### What to produce
Copy the listing exactly as given. Omit every picture.

### Supplied information
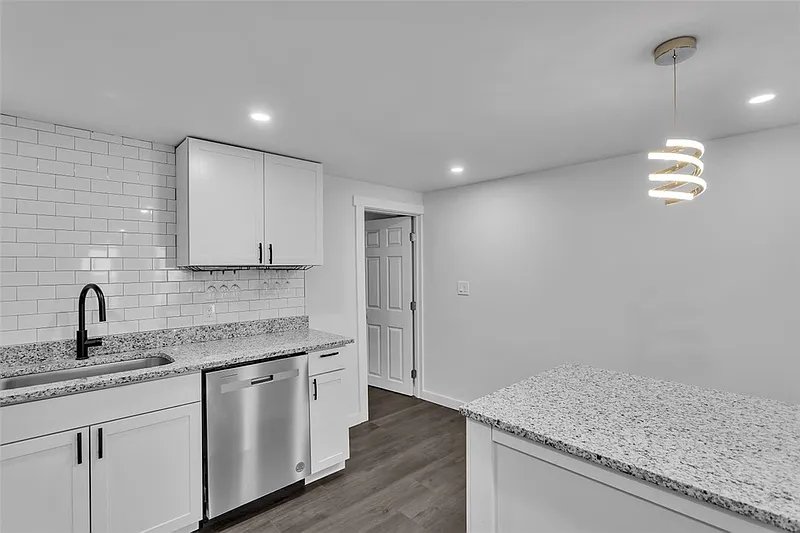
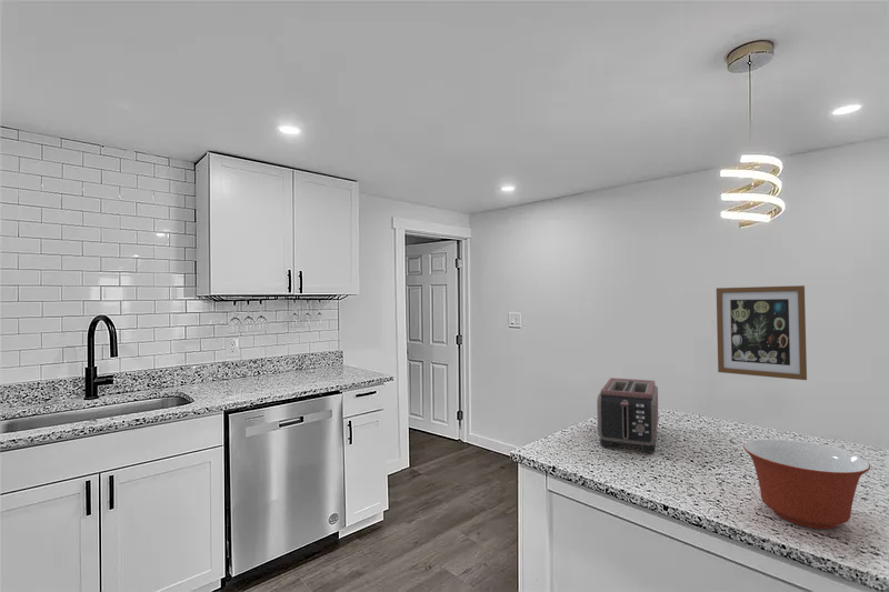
+ toaster [596,377,659,454]
+ wall art [716,284,808,381]
+ mixing bowl [742,438,871,530]
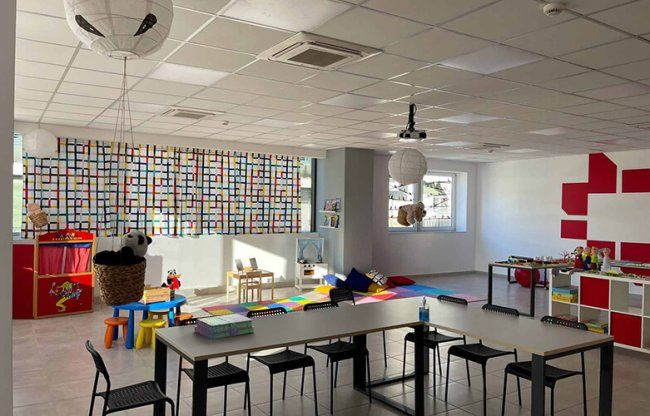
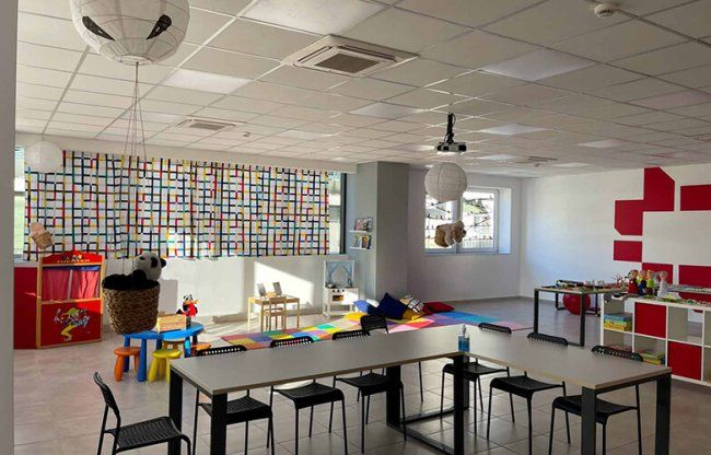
- stack of books [194,313,255,340]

### Solved problem
+ toaster [596,377,659,454]
+ wall art [716,284,808,381]
+ mixing bowl [742,438,871,530]
- stack of books [194,313,255,340]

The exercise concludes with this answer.